■ EXERCISE OBJECTIVE:
Your job with the data below: print everything from the line that holds "[00:00.133]" down to the line that holds "39: (460, 132, 35.24)", ends included, exactly, and nothing else.

======== DATASET EXCERPTS ========

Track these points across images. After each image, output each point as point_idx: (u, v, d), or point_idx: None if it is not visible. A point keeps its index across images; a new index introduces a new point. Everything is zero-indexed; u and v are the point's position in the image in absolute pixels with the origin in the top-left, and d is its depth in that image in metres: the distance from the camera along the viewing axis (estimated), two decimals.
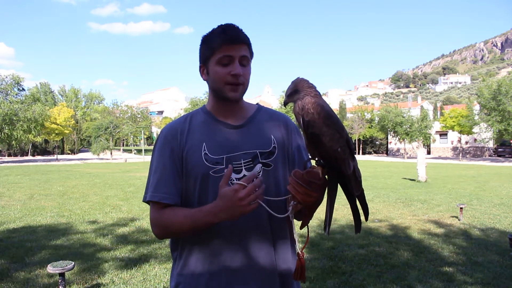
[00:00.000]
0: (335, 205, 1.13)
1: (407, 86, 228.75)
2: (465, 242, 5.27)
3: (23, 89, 33.70)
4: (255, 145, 1.22)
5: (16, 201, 9.01)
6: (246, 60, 1.18)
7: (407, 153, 40.87)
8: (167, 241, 1.16)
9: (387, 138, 47.98)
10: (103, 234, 5.70)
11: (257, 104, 1.36)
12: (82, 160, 35.11)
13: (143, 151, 43.18)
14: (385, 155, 48.57)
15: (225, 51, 1.16)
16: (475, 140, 38.04)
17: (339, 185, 1.10)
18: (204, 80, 1.25)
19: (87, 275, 3.94)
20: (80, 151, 58.90)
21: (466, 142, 41.26)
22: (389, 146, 48.52)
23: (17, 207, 8.15)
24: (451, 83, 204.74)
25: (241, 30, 1.20)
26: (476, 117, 31.48)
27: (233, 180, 1.17)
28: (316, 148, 1.06)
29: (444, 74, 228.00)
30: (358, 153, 46.84)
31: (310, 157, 1.16)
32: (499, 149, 39.29)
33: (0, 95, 30.71)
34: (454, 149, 43.08)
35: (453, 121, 34.61)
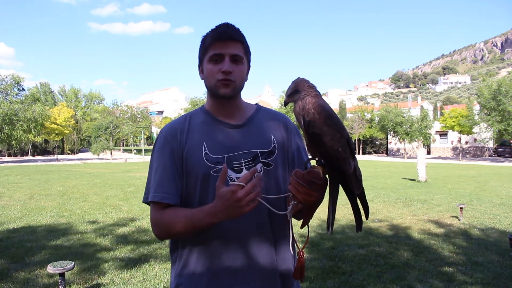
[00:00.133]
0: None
1: (407, 86, 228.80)
2: (465, 242, 5.27)
3: (23, 89, 33.71)
4: (256, 144, 1.22)
5: (16, 201, 9.01)
6: (238, 57, 1.18)
7: (407, 153, 40.87)
8: (167, 241, 1.17)
9: (387, 138, 47.97)
10: (103, 234, 5.70)
11: (256, 104, 1.37)
12: (82, 160, 35.11)
13: (143, 151, 43.18)
14: (385, 155, 48.57)
15: (215, 48, 1.17)
16: (475, 140, 38.04)
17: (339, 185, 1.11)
18: (202, 79, 1.25)
19: (87, 275, 3.94)
20: (80, 151, 58.89)
21: (466, 142, 41.25)
22: (389, 146, 48.51)
23: (17, 207, 8.15)
24: (451, 83, 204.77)
25: (233, 27, 1.20)
26: (476, 117, 31.48)
27: (234, 180, 1.17)
28: (317, 148, 1.06)
29: (444, 74, 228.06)
30: (358, 153, 46.82)
31: (310, 157, 1.17)
32: (499, 149, 39.29)
33: (0, 95, 30.71)
34: (454, 149, 43.08)
35: (453, 121, 34.61)
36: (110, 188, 11.69)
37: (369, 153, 52.05)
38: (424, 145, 38.04)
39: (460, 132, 35.24)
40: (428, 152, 42.67)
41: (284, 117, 1.35)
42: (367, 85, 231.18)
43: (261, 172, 1.20)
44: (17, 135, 29.03)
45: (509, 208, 7.95)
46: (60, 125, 37.57)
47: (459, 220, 6.68)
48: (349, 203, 1.11)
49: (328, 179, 1.09)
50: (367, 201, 1.12)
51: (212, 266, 1.16)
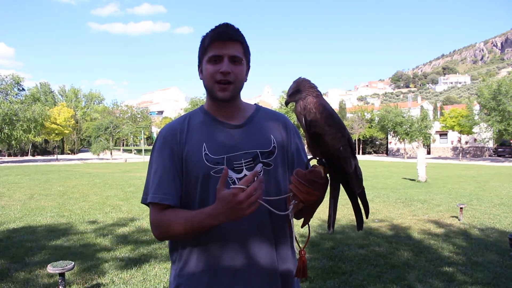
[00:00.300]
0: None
1: (407, 86, 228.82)
2: (465, 242, 5.27)
3: (23, 89, 33.74)
4: (256, 145, 1.22)
5: (16, 201, 9.01)
6: (237, 58, 1.18)
7: (407, 153, 40.87)
8: (167, 241, 1.17)
9: (387, 138, 47.98)
10: (103, 234, 5.70)
11: (255, 104, 1.37)
12: (82, 160, 35.11)
13: (143, 151, 43.18)
14: (385, 155, 48.57)
15: (214, 48, 1.17)
16: (475, 140, 38.04)
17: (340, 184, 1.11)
18: (201, 79, 1.25)
19: (87, 275, 3.94)
20: (80, 151, 58.90)
21: (466, 142, 41.26)
22: (389, 146, 48.51)
23: (17, 207, 8.15)
24: (451, 83, 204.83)
25: (233, 27, 1.20)
26: (476, 117, 31.48)
27: (234, 180, 1.17)
28: (318, 147, 1.07)
29: (444, 74, 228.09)
30: (358, 153, 46.81)
31: (310, 157, 1.17)
32: (499, 149, 39.30)
33: (0, 95, 30.72)
34: (454, 149, 43.08)
35: (453, 121, 34.61)
36: (110, 188, 11.69)
37: (369, 153, 52.06)
38: (424, 145, 38.04)
39: (460, 132, 35.25)
40: (428, 152, 42.67)
41: (283, 117, 1.35)
42: (367, 85, 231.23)
43: (261, 172, 1.20)
44: (17, 135, 29.04)
45: (509, 208, 7.95)
46: (60, 125, 37.58)
47: (459, 220, 6.68)
48: (350, 202, 1.11)
49: (329, 178, 1.10)
50: (367, 201, 1.12)
51: (212, 266, 1.16)
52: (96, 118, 54.23)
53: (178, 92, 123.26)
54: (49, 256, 4.56)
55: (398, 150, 46.60)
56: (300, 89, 1.08)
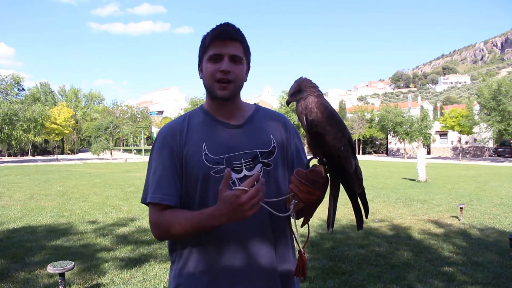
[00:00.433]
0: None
1: (407, 86, 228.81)
2: (465, 242, 5.27)
3: (23, 89, 33.77)
4: (255, 145, 1.22)
5: (16, 201, 9.01)
6: (237, 57, 1.18)
7: (407, 153, 40.87)
8: (167, 241, 1.17)
9: (387, 138, 47.97)
10: (103, 234, 5.70)
11: (255, 104, 1.37)
12: (82, 160, 35.11)
13: (143, 151, 43.18)
14: (385, 155, 48.56)
15: (215, 47, 1.17)
16: (475, 140, 38.03)
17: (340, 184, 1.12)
18: (201, 78, 1.25)
19: (87, 275, 3.94)
20: (80, 151, 58.89)
21: (466, 142, 41.25)
22: (389, 146, 48.51)
23: (17, 207, 8.15)
24: (451, 83, 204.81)
25: (234, 26, 1.20)
26: (476, 117, 31.48)
27: (234, 180, 1.17)
28: (319, 147, 1.07)
29: (444, 74, 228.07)
30: (358, 153, 46.80)
31: (311, 157, 1.17)
32: (499, 149, 39.29)
33: (0, 95, 30.72)
34: (454, 149, 43.08)
35: (453, 121, 34.61)
36: (110, 188, 11.69)
37: (369, 153, 52.06)
38: (424, 145, 38.04)
39: (460, 132, 35.25)
40: (428, 152, 42.67)
41: (283, 117, 1.35)
42: (367, 85, 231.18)
43: (261, 172, 1.20)
44: (17, 135, 29.04)
45: (509, 208, 7.95)
46: (60, 125, 37.56)
47: (459, 220, 6.68)
48: (350, 202, 1.12)
49: (329, 178, 1.10)
50: (367, 201, 1.13)
51: (212, 266, 1.16)
52: (96, 118, 54.22)
53: (178, 92, 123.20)
54: (49, 256, 4.56)
55: (398, 150, 46.60)
56: (301, 89, 1.09)
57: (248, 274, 1.15)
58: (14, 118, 28.68)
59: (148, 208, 1.21)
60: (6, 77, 31.10)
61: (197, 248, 1.18)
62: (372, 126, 47.46)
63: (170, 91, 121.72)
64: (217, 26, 1.19)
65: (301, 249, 1.12)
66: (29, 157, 43.98)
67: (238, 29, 1.21)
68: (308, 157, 1.22)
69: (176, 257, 1.23)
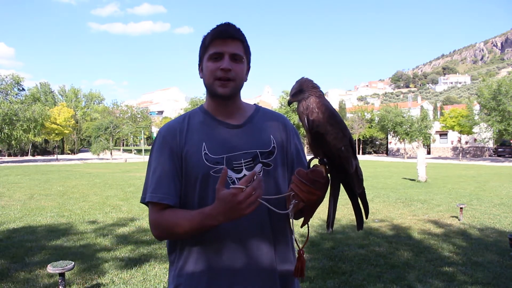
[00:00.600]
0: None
1: (407, 86, 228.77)
2: (465, 242, 5.27)
3: (23, 89, 33.78)
4: (255, 145, 1.22)
5: (16, 201, 9.01)
6: (238, 56, 1.18)
7: (407, 153, 40.87)
8: (166, 242, 1.18)
9: (387, 138, 47.97)
10: (103, 234, 5.70)
11: (254, 104, 1.37)
12: (82, 160, 35.11)
13: (143, 151, 43.18)
14: (385, 155, 48.56)
15: (215, 46, 1.17)
16: (475, 140, 38.04)
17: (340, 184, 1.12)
18: (201, 77, 1.25)
19: (87, 275, 3.94)
20: (80, 151, 58.88)
21: (466, 142, 41.25)
22: (389, 146, 48.51)
23: (17, 207, 8.15)
24: (451, 83, 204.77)
25: (234, 26, 1.20)
26: (476, 117, 31.48)
27: (234, 180, 1.17)
28: (320, 147, 1.08)
29: (444, 74, 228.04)
30: (358, 153, 46.79)
31: (311, 157, 1.17)
32: (499, 149, 39.29)
33: (0, 95, 30.72)
34: (454, 149, 43.08)
35: (453, 121, 34.61)
36: (110, 188, 11.69)
37: (369, 153, 52.06)
38: (424, 145, 38.03)
39: (460, 132, 35.25)
40: (428, 152, 42.67)
41: (283, 117, 1.35)
42: (367, 85, 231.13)
43: (261, 172, 1.20)
44: (17, 135, 29.04)
45: (509, 208, 7.95)
46: (60, 125, 37.55)
47: (459, 220, 6.68)
48: (350, 202, 1.12)
49: (329, 178, 1.10)
50: (367, 201, 1.13)
51: (211, 266, 1.16)
52: (96, 118, 54.20)
53: (178, 92, 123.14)
54: (49, 256, 4.56)
55: (398, 150, 46.60)
56: (303, 89, 1.09)
57: (248, 274, 1.15)
58: (14, 118, 28.68)
59: (148, 208, 1.21)
60: (6, 77, 31.13)
61: (197, 248, 1.17)
62: (372, 126, 47.45)
63: (170, 91, 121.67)
64: (217, 25, 1.20)
65: (300, 249, 1.12)
66: (29, 157, 43.98)
67: (239, 28, 1.21)
68: (309, 157, 1.23)
69: (175, 258, 1.23)
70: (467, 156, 40.78)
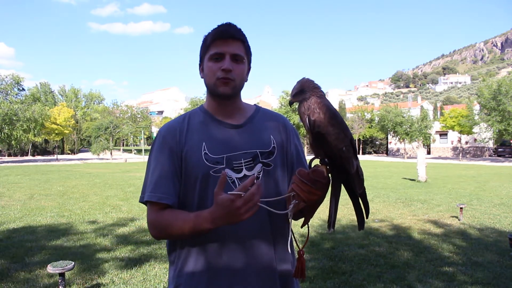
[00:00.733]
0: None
1: (407, 86, 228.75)
2: (465, 242, 5.27)
3: (23, 89, 33.77)
4: (255, 145, 1.22)
5: (16, 201, 9.01)
6: (239, 57, 1.18)
7: (407, 153, 40.87)
8: (166, 242, 1.18)
9: (387, 138, 47.98)
10: (103, 234, 5.70)
11: (255, 105, 1.37)
12: (82, 160, 35.12)
13: (143, 151, 43.18)
14: (385, 155, 48.56)
15: (216, 46, 1.17)
16: (475, 140, 38.05)
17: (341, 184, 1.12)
18: (202, 78, 1.25)
19: (87, 275, 3.94)
20: (80, 151, 58.88)
21: (466, 142, 41.26)
22: (389, 146, 48.52)
23: (17, 207, 8.15)
24: (451, 83, 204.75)
25: (236, 26, 1.20)
26: (476, 117, 31.49)
27: (234, 180, 1.17)
28: (321, 147, 1.08)
29: (444, 74, 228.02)
30: (358, 153, 46.71)
31: (312, 157, 1.17)
32: (499, 149, 39.30)
33: (0, 95, 30.72)
34: (454, 149, 43.08)
35: (453, 121, 34.62)
36: (110, 188, 11.69)
37: (369, 153, 52.06)
38: (424, 145, 38.05)
39: (460, 132, 35.25)
40: (428, 152, 42.67)
41: (283, 118, 1.36)
42: (367, 85, 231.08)
43: (261, 172, 1.20)
44: (17, 135, 29.04)
45: (509, 208, 7.95)
46: (60, 125, 37.55)
47: (459, 220, 6.68)
48: (350, 202, 1.12)
49: (331, 178, 1.10)
50: (368, 201, 1.13)
51: (211, 266, 1.15)
52: (96, 118, 54.19)
53: (178, 92, 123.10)
54: (49, 256, 4.56)
55: (398, 150, 46.60)
56: (304, 90, 1.09)
57: (248, 274, 1.15)
58: (14, 118, 28.68)
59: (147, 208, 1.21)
60: (6, 77, 31.14)
61: (196, 248, 1.17)
62: (372, 126, 47.47)
63: (170, 91, 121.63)
64: (219, 25, 1.20)
65: (301, 250, 1.12)
66: (29, 157, 43.98)
67: (240, 29, 1.21)
68: (309, 157, 1.23)
69: (175, 258, 1.23)
70: (467, 156, 40.78)
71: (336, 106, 59.68)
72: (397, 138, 39.23)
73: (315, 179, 1.05)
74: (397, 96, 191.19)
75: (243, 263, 1.15)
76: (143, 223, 6.42)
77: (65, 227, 6.19)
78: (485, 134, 31.43)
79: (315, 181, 1.05)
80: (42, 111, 30.92)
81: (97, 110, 60.49)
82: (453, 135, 42.00)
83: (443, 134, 43.94)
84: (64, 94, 64.66)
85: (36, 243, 5.18)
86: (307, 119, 1.07)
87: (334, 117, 1.06)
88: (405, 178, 14.67)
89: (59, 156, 41.85)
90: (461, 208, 6.71)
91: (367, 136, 48.75)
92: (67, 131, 39.90)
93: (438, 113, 58.39)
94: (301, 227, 1.19)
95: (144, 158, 37.47)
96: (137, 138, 56.28)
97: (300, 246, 1.12)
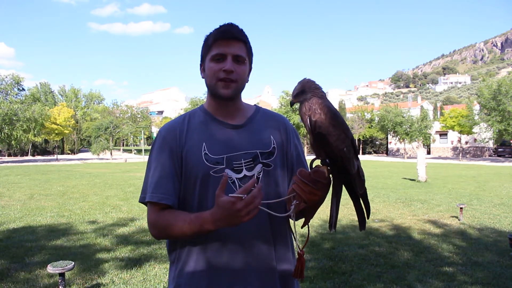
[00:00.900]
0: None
1: (407, 86, 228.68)
2: (465, 242, 5.27)
3: (23, 89, 33.76)
4: (255, 145, 1.22)
5: (16, 201, 9.01)
6: (240, 57, 1.18)
7: (407, 153, 40.87)
8: (166, 241, 1.18)
9: (387, 138, 47.98)
10: (103, 234, 5.70)
11: (255, 105, 1.37)
12: (82, 160, 35.11)
13: (143, 151, 43.17)
14: (385, 155, 48.57)
15: (218, 46, 1.17)
16: (475, 140, 38.05)
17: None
18: (203, 78, 1.25)
19: (87, 275, 3.94)
20: (80, 151, 58.88)
21: (466, 142, 41.26)
22: (389, 146, 48.52)
23: (17, 207, 8.15)
24: (451, 83, 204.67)
25: (237, 27, 1.20)
26: (476, 117, 31.51)
27: (234, 180, 1.17)
28: (322, 147, 1.08)
29: (444, 74, 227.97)
30: (358, 153, 46.71)
31: (313, 158, 1.18)
32: (499, 149, 39.32)
33: (0, 95, 30.72)
34: (454, 149, 43.08)
35: (453, 121, 34.62)
36: (110, 188, 11.69)
37: (369, 153, 52.06)
38: (424, 145, 38.03)
39: (460, 132, 35.26)
40: (428, 152, 42.67)
41: (283, 118, 1.36)
42: (367, 85, 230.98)
43: (261, 173, 1.20)
44: (17, 135, 29.02)
45: (509, 208, 7.95)
46: (60, 125, 37.53)
47: (459, 220, 6.68)
48: (350, 202, 1.12)
49: (332, 178, 1.10)
50: (369, 201, 1.13)
51: (212, 266, 1.16)
52: (96, 118, 54.15)
53: (178, 92, 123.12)
54: (49, 256, 4.56)
55: (398, 150, 46.60)
56: (305, 90, 1.09)
57: (248, 274, 1.15)
58: (14, 118, 28.67)
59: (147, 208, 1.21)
60: (6, 77, 31.14)
61: (197, 248, 1.17)
62: (372, 126, 47.46)
63: (170, 91, 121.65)
64: (220, 26, 1.20)
65: (301, 250, 1.12)
66: (29, 157, 43.97)
67: (242, 29, 1.21)
68: (310, 158, 1.23)
69: (175, 257, 1.23)
70: (467, 156, 40.78)
71: (336, 106, 59.60)
72: (397, 138, 39.25)
73: (316, 179, 1.05)
74: (397, 96, 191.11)
75: (243, 263, 1.15)
76: (143, 223, 6.42)
77: (65, 227, 6.19)
78: (485, 134, 31.44)
79: (316, 182, 1.05)
80: (42, 111, 30.91)
81: (97, 110, 60.44)
82: (453, 135, 42.01)
83: (443, 134, 43.95)
84: (64, 94, 64.62)
85: (36, 243, 5.18)
86: (308, 119, 1.07)
87: (335, 117, 1.06)
88: (405, 178, 14.68)
89: (59, 156, 41.84)
90: (461, 208, 6.71)
91: (367, 136, 48.75)
92: (67, 131, 39.88)
93: (438, 113, 58.39)
94: (301, 227, 1.19)
95: (144, 158, 37.48)
96: (137, 138, 56.31)
97: (300, 246, 1.12)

========

■ SOLUTION:
[00:00.133]
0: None
1: (407, 86, 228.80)
2: (465, 242, 5.27)
3: (23, 89, 33.71)
4: (256, 144, 1.22)
5: (16, 201, 9.01)
6: (238, 57, 1.18)
7: (407, 153, 40.87)
8: (167, 241, 1.17)
9: (387, 138, 47.97)
10: (103, 234, 5.70)
11: (256, 104, 1.37)
12: (82, 160, 35.11)
13: (143, 151, 43.18)
14: (385, 155, 48.57)
15: (215, 48, 1.17)
16: (475, 140, 38.04)
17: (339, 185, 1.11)
18: (202, 79, 1.25)
19: (87, 275, 3.94)
20: (80, 151, 58.89)
21: (466, 142, 41.25)
22: (389, 146, 48.51)
23: (17, 207, 8.15)
24: (451, 83, 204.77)
25: (233, 27, 1.20)
26: (476, 117, 31.48)
27: (234, 180, 1.17)
28: (317, 148, 1.06)
29: (444, 74, 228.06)
30: (358, 153, 46.82)
31: (310, 157, 1.17)
32: (499, 149, 39.29)
33: (0, 95, 30.71)
34: (454, 149, 43.08)
35: (453, 121, 34.61)
36: (110, 188, 11.69)
37: (369, 153, 52.05)
38: (424, 145, 38.04)
39: (460, 132, 35.24)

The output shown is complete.